▶ Entries from a dataset:
────────
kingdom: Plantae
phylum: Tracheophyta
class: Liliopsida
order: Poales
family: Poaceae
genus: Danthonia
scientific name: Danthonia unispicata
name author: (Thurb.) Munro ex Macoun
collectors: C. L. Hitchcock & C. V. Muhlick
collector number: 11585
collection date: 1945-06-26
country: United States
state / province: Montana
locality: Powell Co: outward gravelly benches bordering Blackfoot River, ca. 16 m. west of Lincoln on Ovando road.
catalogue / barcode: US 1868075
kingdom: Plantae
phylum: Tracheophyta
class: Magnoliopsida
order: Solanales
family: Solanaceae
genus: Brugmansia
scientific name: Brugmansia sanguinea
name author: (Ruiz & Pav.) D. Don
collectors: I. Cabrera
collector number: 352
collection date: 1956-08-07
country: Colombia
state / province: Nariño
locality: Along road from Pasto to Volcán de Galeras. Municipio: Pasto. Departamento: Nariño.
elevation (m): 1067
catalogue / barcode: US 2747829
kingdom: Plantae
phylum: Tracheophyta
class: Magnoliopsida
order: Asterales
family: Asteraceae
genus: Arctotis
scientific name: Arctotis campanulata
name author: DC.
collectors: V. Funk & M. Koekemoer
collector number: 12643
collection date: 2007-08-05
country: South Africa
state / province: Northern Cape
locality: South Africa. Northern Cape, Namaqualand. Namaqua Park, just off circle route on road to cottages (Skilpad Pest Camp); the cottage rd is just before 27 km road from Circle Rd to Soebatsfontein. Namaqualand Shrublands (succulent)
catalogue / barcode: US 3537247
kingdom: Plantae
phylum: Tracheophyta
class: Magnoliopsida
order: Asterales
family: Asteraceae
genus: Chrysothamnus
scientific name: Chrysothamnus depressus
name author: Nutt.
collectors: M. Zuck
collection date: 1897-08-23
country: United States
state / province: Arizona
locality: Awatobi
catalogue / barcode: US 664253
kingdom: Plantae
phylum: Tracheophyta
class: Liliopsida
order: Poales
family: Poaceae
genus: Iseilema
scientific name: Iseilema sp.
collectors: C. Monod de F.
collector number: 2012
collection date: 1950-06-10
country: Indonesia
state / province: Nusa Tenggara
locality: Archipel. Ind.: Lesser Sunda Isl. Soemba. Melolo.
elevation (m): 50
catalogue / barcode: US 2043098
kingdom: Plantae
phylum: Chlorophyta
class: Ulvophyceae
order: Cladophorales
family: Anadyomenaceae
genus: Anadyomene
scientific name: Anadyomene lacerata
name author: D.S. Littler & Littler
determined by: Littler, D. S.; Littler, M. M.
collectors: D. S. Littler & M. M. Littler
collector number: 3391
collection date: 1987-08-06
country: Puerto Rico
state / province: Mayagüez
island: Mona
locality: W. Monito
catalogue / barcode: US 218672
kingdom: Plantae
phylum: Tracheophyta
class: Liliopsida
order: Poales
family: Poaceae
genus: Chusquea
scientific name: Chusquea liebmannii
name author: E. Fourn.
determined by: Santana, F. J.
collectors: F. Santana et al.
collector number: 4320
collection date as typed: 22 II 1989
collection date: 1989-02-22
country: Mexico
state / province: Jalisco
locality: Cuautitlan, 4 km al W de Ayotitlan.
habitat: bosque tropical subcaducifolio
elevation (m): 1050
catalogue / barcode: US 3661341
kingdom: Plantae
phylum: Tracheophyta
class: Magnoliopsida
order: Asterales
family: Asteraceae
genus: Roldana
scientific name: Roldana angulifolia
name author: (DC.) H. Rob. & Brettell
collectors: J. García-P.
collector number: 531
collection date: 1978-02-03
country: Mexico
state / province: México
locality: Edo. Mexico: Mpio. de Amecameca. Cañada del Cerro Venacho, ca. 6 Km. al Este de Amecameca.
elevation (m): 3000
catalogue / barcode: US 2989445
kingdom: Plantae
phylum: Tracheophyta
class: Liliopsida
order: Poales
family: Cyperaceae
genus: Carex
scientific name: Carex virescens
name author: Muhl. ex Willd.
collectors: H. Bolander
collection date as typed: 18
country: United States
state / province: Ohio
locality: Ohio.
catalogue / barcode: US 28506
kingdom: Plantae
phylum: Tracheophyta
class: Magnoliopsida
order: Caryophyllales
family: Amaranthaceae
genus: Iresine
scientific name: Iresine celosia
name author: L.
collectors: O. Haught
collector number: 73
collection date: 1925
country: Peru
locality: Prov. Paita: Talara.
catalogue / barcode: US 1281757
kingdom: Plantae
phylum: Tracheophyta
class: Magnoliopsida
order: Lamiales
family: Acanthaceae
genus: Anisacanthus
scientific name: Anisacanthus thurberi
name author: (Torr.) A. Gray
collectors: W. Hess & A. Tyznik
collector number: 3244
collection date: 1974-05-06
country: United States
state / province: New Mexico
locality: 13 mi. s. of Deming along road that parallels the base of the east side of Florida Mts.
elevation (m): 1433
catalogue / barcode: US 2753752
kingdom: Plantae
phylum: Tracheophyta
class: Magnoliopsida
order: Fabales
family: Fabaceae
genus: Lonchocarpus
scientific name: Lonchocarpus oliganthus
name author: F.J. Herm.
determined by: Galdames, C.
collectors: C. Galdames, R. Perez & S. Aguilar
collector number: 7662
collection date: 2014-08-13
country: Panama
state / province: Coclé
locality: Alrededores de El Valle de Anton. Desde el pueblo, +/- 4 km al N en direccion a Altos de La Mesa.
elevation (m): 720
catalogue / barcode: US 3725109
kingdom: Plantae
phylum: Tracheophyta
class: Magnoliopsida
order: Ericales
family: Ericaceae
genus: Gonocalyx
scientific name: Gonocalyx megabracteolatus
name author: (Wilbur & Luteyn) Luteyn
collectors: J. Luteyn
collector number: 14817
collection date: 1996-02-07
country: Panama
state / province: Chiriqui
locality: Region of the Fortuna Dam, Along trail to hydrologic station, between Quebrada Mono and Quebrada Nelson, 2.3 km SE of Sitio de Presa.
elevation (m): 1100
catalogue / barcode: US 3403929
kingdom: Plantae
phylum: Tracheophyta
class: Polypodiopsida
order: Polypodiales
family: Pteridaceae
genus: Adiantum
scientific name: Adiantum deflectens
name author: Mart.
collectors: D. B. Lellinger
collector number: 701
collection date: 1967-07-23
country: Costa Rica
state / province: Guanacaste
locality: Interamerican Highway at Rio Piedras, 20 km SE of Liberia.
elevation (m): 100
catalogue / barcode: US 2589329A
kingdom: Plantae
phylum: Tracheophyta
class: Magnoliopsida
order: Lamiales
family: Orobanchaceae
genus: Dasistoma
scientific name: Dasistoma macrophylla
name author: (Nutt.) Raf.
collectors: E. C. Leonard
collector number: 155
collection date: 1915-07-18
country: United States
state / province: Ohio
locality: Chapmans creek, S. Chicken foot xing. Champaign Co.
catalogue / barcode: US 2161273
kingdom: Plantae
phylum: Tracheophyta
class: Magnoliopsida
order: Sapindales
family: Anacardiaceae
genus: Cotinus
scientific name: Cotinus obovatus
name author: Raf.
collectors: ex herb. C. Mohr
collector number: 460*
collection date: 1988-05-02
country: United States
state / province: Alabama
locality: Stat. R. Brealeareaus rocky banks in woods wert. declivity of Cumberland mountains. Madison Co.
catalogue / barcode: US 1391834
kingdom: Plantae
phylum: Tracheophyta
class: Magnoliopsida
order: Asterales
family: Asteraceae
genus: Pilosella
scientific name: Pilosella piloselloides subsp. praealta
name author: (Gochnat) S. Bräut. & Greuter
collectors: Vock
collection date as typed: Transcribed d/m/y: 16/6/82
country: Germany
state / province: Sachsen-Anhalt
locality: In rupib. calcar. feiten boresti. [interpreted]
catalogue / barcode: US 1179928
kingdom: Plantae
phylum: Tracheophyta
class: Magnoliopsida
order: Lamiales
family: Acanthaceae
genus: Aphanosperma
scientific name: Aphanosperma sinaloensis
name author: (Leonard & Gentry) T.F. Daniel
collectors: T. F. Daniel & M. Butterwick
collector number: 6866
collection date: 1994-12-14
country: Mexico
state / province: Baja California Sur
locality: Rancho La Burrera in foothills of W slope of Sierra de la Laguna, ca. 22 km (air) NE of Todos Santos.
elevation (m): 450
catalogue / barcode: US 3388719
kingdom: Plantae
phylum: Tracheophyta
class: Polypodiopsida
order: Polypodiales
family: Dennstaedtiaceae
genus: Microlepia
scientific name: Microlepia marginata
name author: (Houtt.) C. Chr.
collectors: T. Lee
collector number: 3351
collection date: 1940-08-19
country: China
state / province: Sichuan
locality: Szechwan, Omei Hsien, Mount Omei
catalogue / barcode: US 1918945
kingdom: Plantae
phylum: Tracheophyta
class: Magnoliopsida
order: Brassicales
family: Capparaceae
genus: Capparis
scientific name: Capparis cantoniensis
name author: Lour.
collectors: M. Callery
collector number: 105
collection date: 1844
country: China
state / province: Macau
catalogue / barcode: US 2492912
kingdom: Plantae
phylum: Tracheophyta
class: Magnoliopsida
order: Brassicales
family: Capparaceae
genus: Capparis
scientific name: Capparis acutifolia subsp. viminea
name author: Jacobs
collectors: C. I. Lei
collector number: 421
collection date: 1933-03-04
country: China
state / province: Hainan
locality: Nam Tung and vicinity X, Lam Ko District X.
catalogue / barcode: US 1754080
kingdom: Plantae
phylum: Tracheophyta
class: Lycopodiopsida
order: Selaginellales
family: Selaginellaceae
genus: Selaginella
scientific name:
────────
▶ The exercise: Copy out everything in the records from the line with "elevation (m): 720" down to the line with "state / province: Alabama", keeping both of those lines.

▶ Exercise result:
elevation (m): 720
catalogue / barcode: US 3725109
kingdom: Plantae
phylum: Tracheophyta
class: Magnoliopsida
order: Ericales
family: Ericaceae
genus: Gonocalyx
scientific name: Gonocalyx megabracteolatus
name author: (Wilbur & Luteyn) Luteyn
collectors: J. Luteyn
collector number: 14817
collection date: 1996-02-07
country: Panama
state / province: Chiriqui
locality: Region of the Fortuna Dam, Along trail to hydrologic station, between Quebrada Mono and Quebrada Nelson, 2.3 km SE of Sitio de Presa.
elevation (m): 1100
catalogue / barcode: US 3403929
kingdom: Plantae
phylum: Tracheophyta
class: Polypodiopsida
order: Polypodiales
family: Pteridaceae
genus: Adiantum
scientific name: Adiantum deflectens
name author: Mart.
collectors: D. B. Lellinger
collector number: 701
collection date: 1967-07-23
country: Costa Rica
state / province: Guanacaste
locality: Interamerican Highway at Rio Piedras, 20 km SE of Liberia.
elevation (m): 100
catalogue / barcode: US 2589329A
kingdom: Plantae
phylum: Tracheophyta
class: Magnoliopsida
order: Lamiales
family: Orobanchaceae
genus: Dasistoma
scientific name: Dasistoma macrophylla
name author: (Nutt.) Raf.
collectors: E. C. Leonard
collector number: 155
collection date: 1915-07-18
country: United States
state / province: Ohio
locality: Chapmans creek, S. Chicken foot xing. Champaign Co.
catalogue / barcode: US 2161273
kingdom: Plantae
phylum: Tracheophyta
class: Magnoliopsida
order: Sapindales
family: Anacardiaceae
genus: Cotinus
scientific name: Cotinus obovatus
name author: Raf.
collectors: ex herb. C. Mohr
collector number: 460*
collection date: 1988-05-02
country: United States
state / province: Alabama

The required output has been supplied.